Да, счастливые месяцы. Никаких разногласий, никаких споров, и счастлив человек, у которого дружная семья, это даже и позавидовать можно: надежный тыл жизни, надежная защита от разных там пертрубаций.

Счастье в эти месяцы было таким полным, что иной раз Александру Ивановичу даже и грустно становилось. Ну да, человек долгие годы идет к вершине жизни, наконец дошел, вот бы задержаться, сколько-нибудь пожить бы на вершине, но нет. Но нет! Сразу начинается спуск, и что характерно, все вниз да вниз, и вот уже летишь и летишь, и не за что уцепиться, и летишь буквально до последней остановки.

Да, иной раз мог Александр Иванович охватить свою жизнь абсолютно невероятно. Ну, историк же. Да, Историк.

Ближе к весне стало появляться предчувствие: тут что-то не так, не может человек быть счастливым долгое время, ну, не может, и, значит, что-то должно произойти. Мне не надо никаких перемен, а надо мне, чтоб жизнь, какая она есть сейчас, текла до самого последнего конца.

Но так не бывает.

Однажды Александр Иванович включил телевизор в ожидании любимой передачи. Небось, даже и ладони радостно потер — вот сейчас будут, значит, минуты верного свидания. Вот заставка. А вот и дорогие девушки. Но тут он завопил: «Да что такое!» В телике происходило форменное безобразие: точную и стройную Наташу заменили какой-то новенькой тощей девушкой, и она старательно улыбалась, чтобы понравиться Александру Ивановичу, но он возненавидел ее. Делать ей здесь нечего, она старательная, она подлизывается к нему и к Анне, но это чужой человек, и Александр Иванович никогда не примет ее в свою семью, нет, никогда.

И он горевал, что и понятно: много лет была постоянная дружная семья, и вдруг кто-то из этой семьи исчез. Небось, загорюешь.

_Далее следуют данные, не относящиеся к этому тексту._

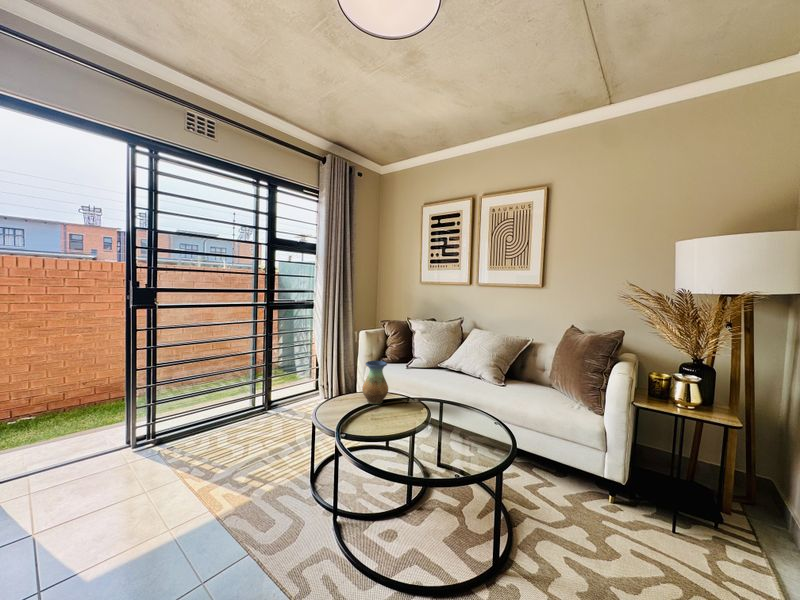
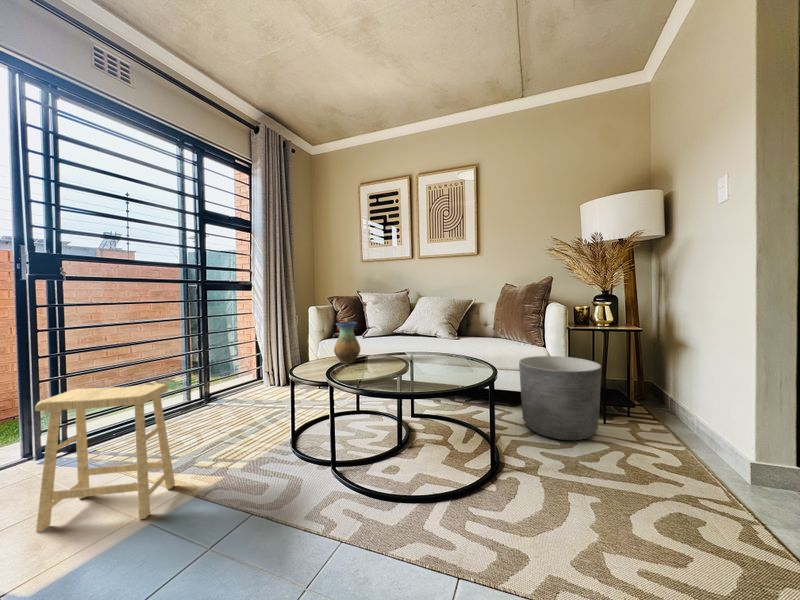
footstool: none [89,414,200,541] -> present [35,384,175,532]
planter: none [558,427,667,553] -> present [519,356,601,440]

Он был так огорчен, что пожаловался соседке Валентине Дмитриевне на телевизионное начальство, вот взяли и выкинули человека, а ведь без него кто-то горюет. Да, а у Валентины Дмитриевны некоторое количество масла в голове имелось, и хоть впервые слушала про телевизионную семью Александра Ивановича, она от изумления не уронила челюсти в весеннюю землю, не стала говорить, вам не к теленачальству обращаться надо, а к дяде доктору из дурдома, нет, она все усекла, мол, ничего, ушла Наташа, пришла другая, суровый закон жизни, вы дайте новенькой имя, привыкнете к ней, и она точнехонько заменит Наташу.

Но это соображение Александр Иванович отмел как абсолютно недостойное: никто никого заменить не может, он привык именно к Наташе, и в его возрасте, знаете, поздновато менять привычки.

Да, но он хоть и старик, но ведь мужчина, а мужчина не может вот так сразу смириться и поднять лапки кверху — все! я спекся! — нет, мы еще побарахтаемся, и он что-то там уговаривал девушек, ничего, уход Наташи — досадная случайность, и всякое в жизни бывает, может, она вышла замуж, и муж запретил ей показываться в трусах и майке перед миллионами телезрителей, ничего, жизнь, как в песне поется, кончается не завтра, так и сплотим ряды, девушки, старайтесь за ушедшую подругу. Нежнее веди рукой, Полина, не скупись на улыбку! Тверже руководство, Анна, от твоего лидерства зависят устои и прочность семьи.

Но затем исчезла еще одна девушка, Вера, что ли, и это была непереносимая потеря, потому что получалось, уход Наташи — не случайность, но начавшийся распад семьи.

Горе? Да. И можно спросить: ну почему так рано, почему все лучшее кончается распадом? Горе какое.

В апреле Евстигнеевы сказали Александру Ивановичу, что на майские праздники нужно переезжать на дачу. Александр Иванович внес предложение, а что если летом я побуду здесь. Евстигнеева согласилась, я буду забегать сюда, готовить вам пищу, попрошу Валентину Дмитриевну присмотреть за вами.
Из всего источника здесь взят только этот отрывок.